ROME — Often faulted by critics as not being sufficiently clear when it comes to the Church’s negative judgment on abortion, Pope Francis on Sunday couldn’t have been more firm in calling it a “very grave sin” and a “horrendous crime.”
“I was thinking on the attitude of sending the kids back before they’re born, this horrendous crime, they send them back because it’s better like that, because it’s more comfortable, it’s a great responsibility- a very grave sin,” Francis said.
The comments came in an interview with the Italian Catholic media outlets TV2000 and Blu Radio, released on Sunday after the closing of the Jubilee Year of Mercy.
His words came as he was remembering two moments of the Holy Year which he found to be particularly memorable, asked specifically about the 12 “Fridays of Mercy.”
The pope talked about two situations: visiting 15 women, survivors of modern day slavery, forced prostitution and exploitation and visiting a hospital ward for new born babies.
In the hospital, Francis was especially touched by the crying of an inconsolable mother, who’d been pregnant with triplets. One of the babies, however, didn’t survive.
“There was this woman who cried, cried, cried in front of her twins… very small, but very beautiful: the third had died,” the pope said, visibly moved by the recollection. “She cried for her dead son, while she caressed the other two. The gift of life.”
It was in this moment, he continued, that he thought about the attitude of “sending the kids back.”
The pope visited the newborn ward of the Roman hospital San Giovani on Friday, September 16.
When meeting the women rescued from human trafficking, Francis said he was particularly moved by the story of a “really beautiful” African woman who’d been abused, forced to work, even as a prostitute, and who’d delivered her baby, alone, in the street.
The newborn didn’t survive.
“They forced her to work even that day…” the pope said, adding that she’d not only been prostituted, but also heavily beaten with wooden sticks.
“And I thought about the men who paid the girls: Don’t they know that with that money, to have some sexual satisfaction, they helped the exploiters?” Francis said.
The fight against human trafficking and modern day slavery are issues with which the Argentine pontiff has long been involved.
Asked about those who in the Church put justice ahead of mercy, Francis said that the two go hand in hand: “In God, justice is merciful and mercy is just… How do you explain this? Go to a theology professor!”
In the end, the pope said, it’s a problem of “moral rigidity,” present in the parable of the Prodigal Son, when the older brother questions the fact that the younger one is welcomed back after spending his inheritance on a life of sin.
“This rigidity is not [from] Jesus,” he said. “[In the Gospel] he so many times admonishes the doctors of the law against rigidity. He uses for them an adjective I wouldn’t want to be used on me: hypocrites.”
In another portion of the interview, which is set to be broadcast on Italian television Sunday night, Pope Francis said that “the greatest enemy of God is money.”
“The devil always enters through the pockets, always,” he said. “It’s his entryway.
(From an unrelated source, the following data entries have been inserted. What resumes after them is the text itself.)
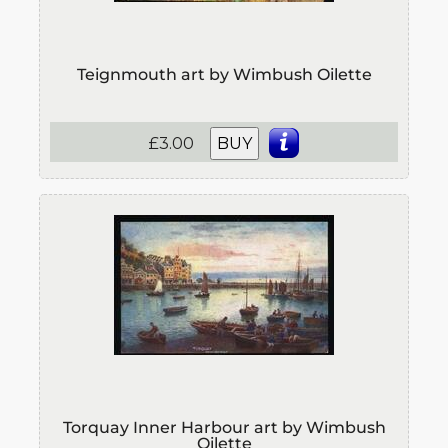
Teignmouth art by Wimbush Oilette
£3.00
BUY
Torquay Inner Harbour art by Wimbush
Oilette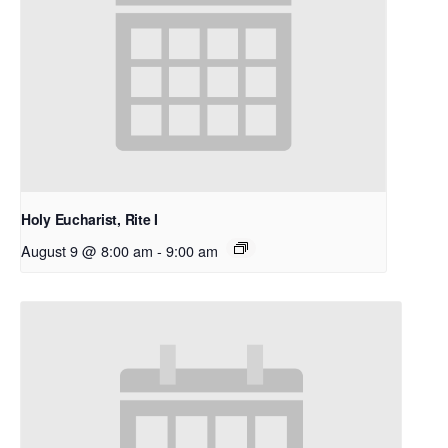
Holy Eucharist, Rite I
August 9 @ 8:00 am
-
9:00 am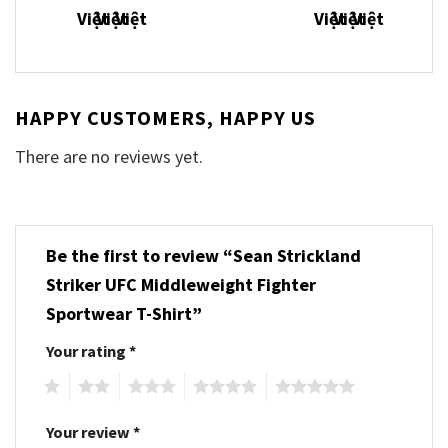
HAPPY CUSTOMERS, HAPPY US
There are no reviews yet.
Be the first to review “Sean Strickland
Striker UFC Middleweight Fighter
Sportwear T-Shirt”
Your rating
*
1
2
3
4
5
Your review
*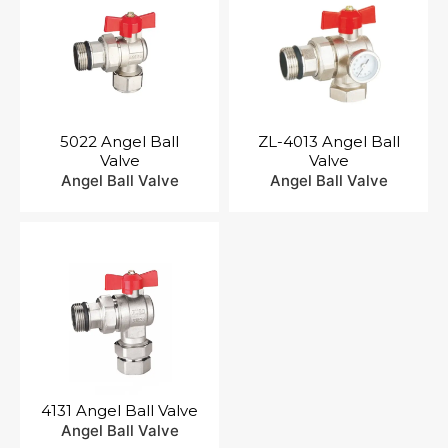
5022 Angel Ball
ZL-4013 Angel Ball
Valve
Valve
Angel Ball Valve
Angel Ball Valve
4131 Angel Ball Valve
Angel Ball Valve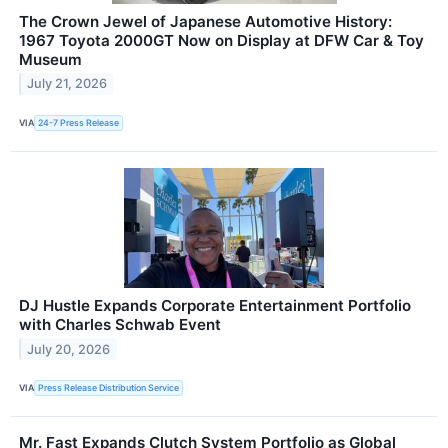
The Crown Jewel of Japanese Automotive History:
1967 Toyota 2000GT Now on Display at DFW Car & Toy
Museum
July 21, 2026
VIA
24-7 Press Release
DJ Hustle Expands Corporate Entertainment Portfolio
with Charles Schwab Event
July 20, 2026
VIA
Press Release Distribution Service
Mr. Fast Expands Clutch System Portfolio as Global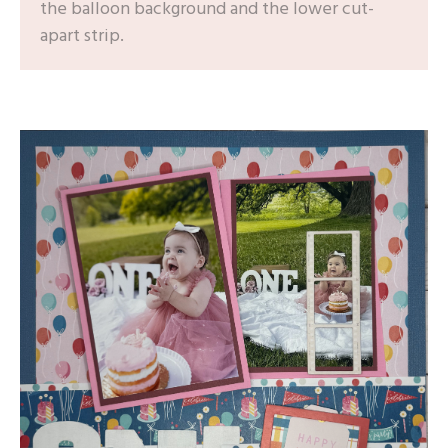
the balloon background and the lower cut-
apart strip.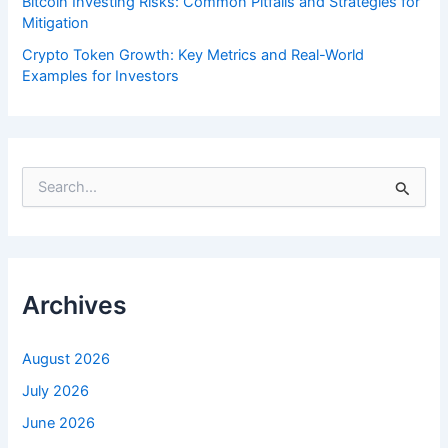
Bitcoin Investing Risks: Common Pitfalls and Strategies for
Mitigation
Crypto Token Growth: Key Metrics and Real-World
Examples for Investors
S
e
a
r
c
h
f
Archives
o
r
:
August 2026
July 2026
June 2026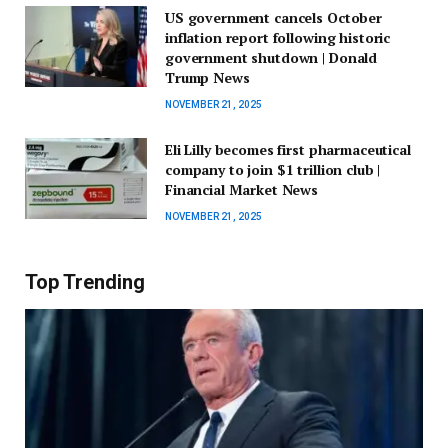
US government cancels October
inflation report following historic
government shutdown | Donald
Trump News
NOVEMBER 21, 2025
Eli Lilly becomes first pharmaceutical
company to join $1 trillion club |
Financial Market News
NOVEMBER 21, 2025
Top Trending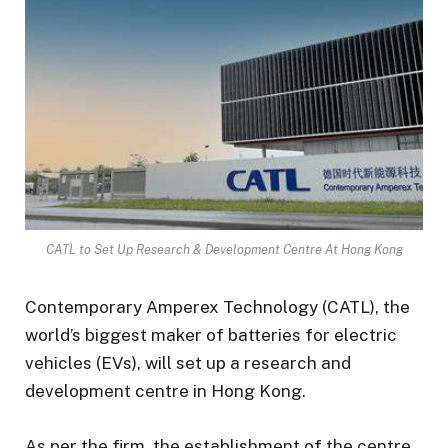
CATL to Set Up Research & Development Centre At Hong Kong
Contemporary Amperex Technology (CATL), the
world’s biggest maker of batteries for electric
vehicles (EVs), will set up a research and
development centre in Hong Kong.
As per the firm, the establishment of the centre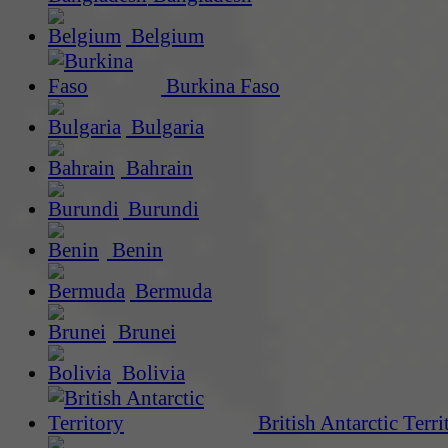
Belgium
Burkina Faso
Bulgaria
Bahrain
Burundi
Benin
Bermuda
Brunei
Bolivia
British Antarctic Terri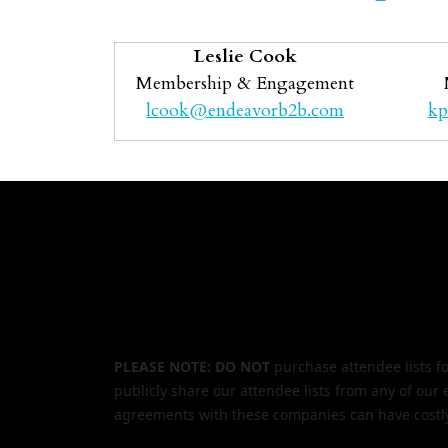
Leslie Cook
Membership & Engagement
lcook@endeavorb2b.com
kp
PLEASE NOTE: DO NOT
purchase attendee lists f
publicly share our attendee lists from any of our
agreements with these companies can have costl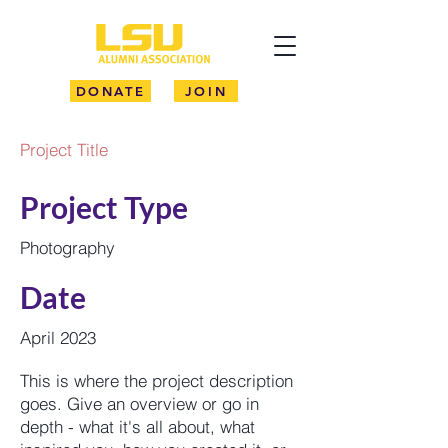
DONATE
JOIN
Project Title
Project Type
Photography
Date
April 2023
This is where the project description
goes. Give an overview or go in
depth - what it's all about, what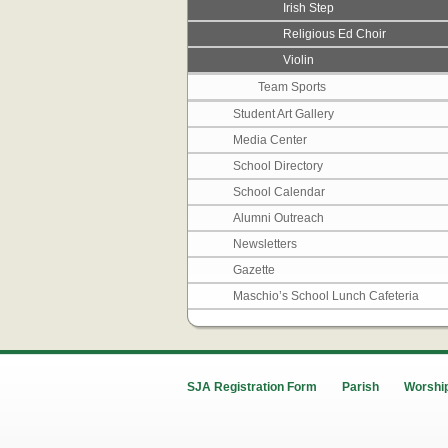
Irish Step
Religious Ed Choir
Violin
Team Sports
Student Art Gallery
Media Center
School Directory
School Calendar
Alumni Outreach
Newsletters
Gazette
Maschio’s School Lunch Cafeteria
SJA Registration Form
Parish
Worship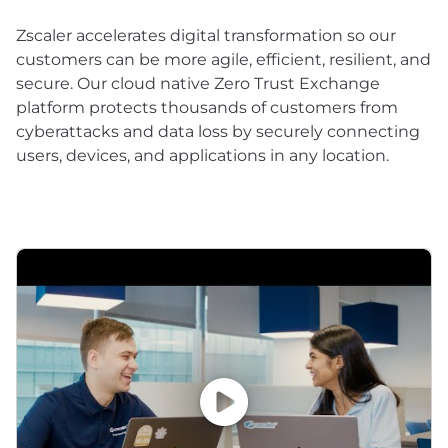
Zscaler accelerates digital transformation so our
customers can be more agile, efficient, resilient, and
secure. Our cloud native Zero Trust Exchange
platform protects thousands of customers from
cyberattacks and data loss by securely connecting
users, devices, and applications in any location.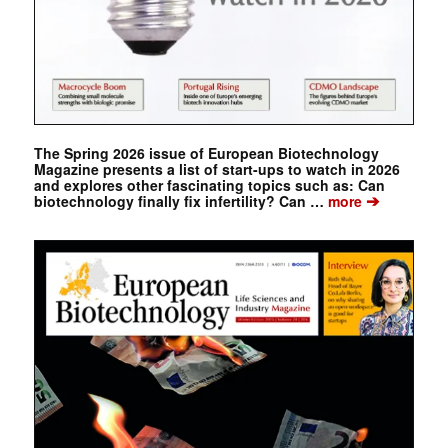
The Spring 2026 issue of European Biotechnology
Magazine presents a list of start-ups to watch in 2026
and explores other fascinating topics such as: Can
➔
biotechnology finally fix infertility? Can …
more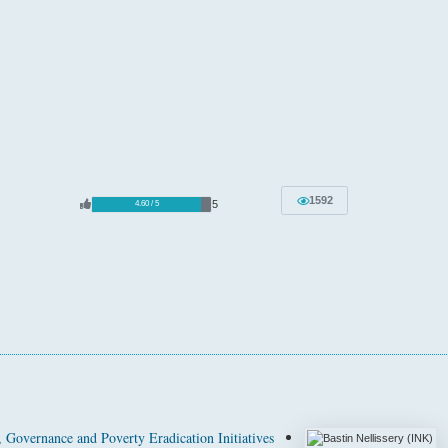
1592
5
4.60 / 5
Governance and Poverty Eradication Initiatives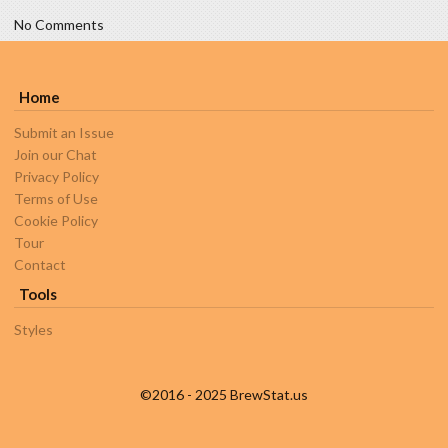
No Comments
Home
Submit an Issue
Join our Chat
Privacy Policy
Terms of Use
Cookie Policy
Tour
Contact
Tools
Styles
©2016 - 2025 BrewStat.us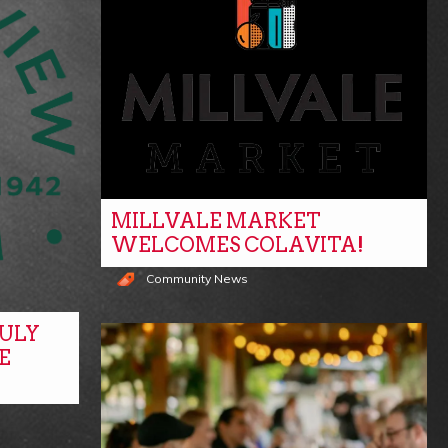
MILLVALE MARKET
WELCOMES COLAVITA!
Community News
ULY
E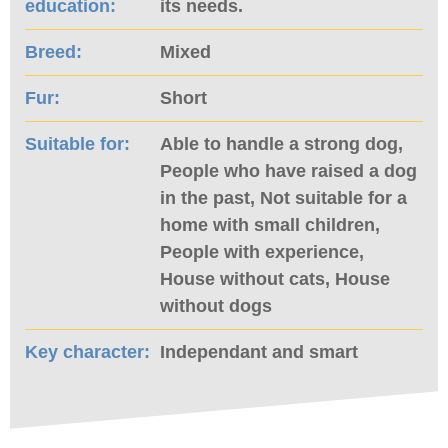
education:
its needs.
Breed:
Mixed
Fur:
Short
Suitable for:
Able to handle a strong dog,
People who have raised a dog
in the past, Not suitable for a
home with small children,
People with experience,
House without cats, House
without dogs
Key character:
Independant and smart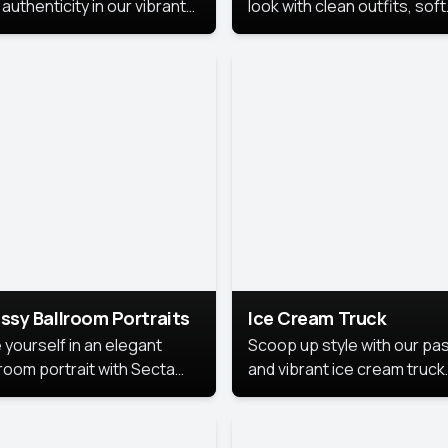
authenticity in our vibrant
look with clean outfits, soft
de Month photoshoot!
backgrounds, and bright
lighting that keeps the foc
on you. Perfect for profiles
social posts, or personal u
this style makes you look
fresh, confident, and in
season.
ssy Ballroom Portraits
Ice Cream Truck
 yourself in an elegant
Scoop up style with our pas
lroom portrait with Secta
and vibrant ice cream truck
s top-rated headshot tools.
photoshoot!
 style highlights a refined
 with soft lighting and a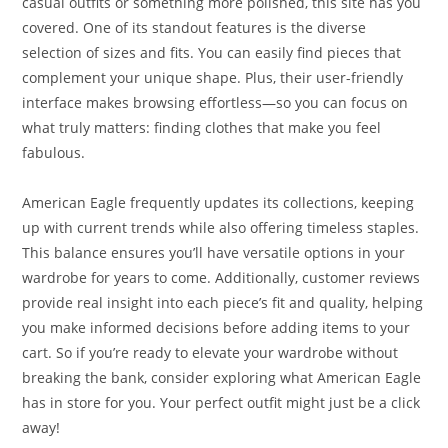
casual outfits or something more polished, this site has you
covered. One of its standout features is the diverse
selection of sizes and fits. You can easily find pieces that
complement your unique shape. Plus, their user-friendly
interface makes browsing effortless—so you can focus on
what truly matters: finding clothes that make you feel
fabulous.
American Eagle frequently updates its collections, keeping
up with current trends while also offering timeless staples.
This balance ensures you’ll have versatile options in your
wardrobe for years to come. Additionally, customer reviews
provide real insight into each piece’s fit and quality, helping
you make informed decisions before adding items to your
cart. So if you’re ready to elevate your wardrobe without
breaking the bank, consider exploring what American Eagle
has in store for you. Your perfect outfit might just be a click
away!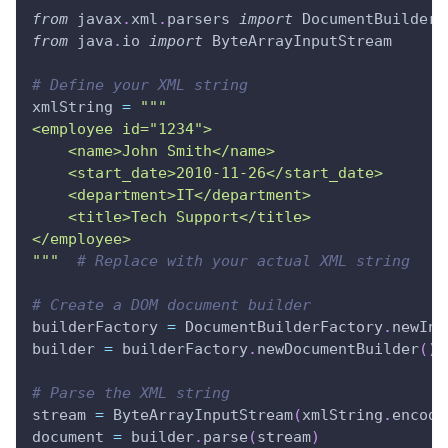
from
 javax
.
xml
.
parsers 
import
 DocumentBuilderF
from
 java
.
io 
import
 ByteArrayInputStream
# Define your XML string
xmlString 
=
"""
<employee id="1234">
    <name>John Smith</name>
    <start_date>2010-11-26</start_date>
    <department>IT</department>
    <title>Tech Support</title>
</employee>
"""
# Replace with your actual XML string
# Create a DOM document builder
builderFactory 
=
 DocumentBuilderFactory
.
newIns
builder 
=
 builderFactory
.
newDocumentBuilder
(
)
# Parse the XML string
stream 
=
 ByteArrayInputStream
(
xmlString
.
encode
document 
=
 builder
.
parse
(
stream
)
One must always struggle for a poor Church for the poor, according to the Gospel.”
Francis also spoke about his experience of phoning prisoners, saying that he always feels, “Why them and not me?”
“There can’t be a true punishment that comes without hope,” he said. “If a penalty doesn’t have hope, it’s not a Christian penalty, it’s not human.”
Life imprisonment, the pontiff said, is a “sort of hidden death penalty,” arguing that prisoners should always be given some hope of eventually being reinserted into society.
Francis also said he has an “allergy to adulators,” insisting he prefers criticism to praise.
“To adulate someone is also to use them for your own purposes, whether hidden or visible, but in order to obtain something for yourself,” he said.
“Critics speak badly of me, and I deserve it, because I’m a sinner,” he said. “That doesn’t worry me.”
Earlier in the day, Pope Francis celebrated a Mass to mark the close of the Year of Mercy, telling a crowd estimated at 70,000 people in St. Peter’s Square that “God has no memory of sin” and is always eager to forgive.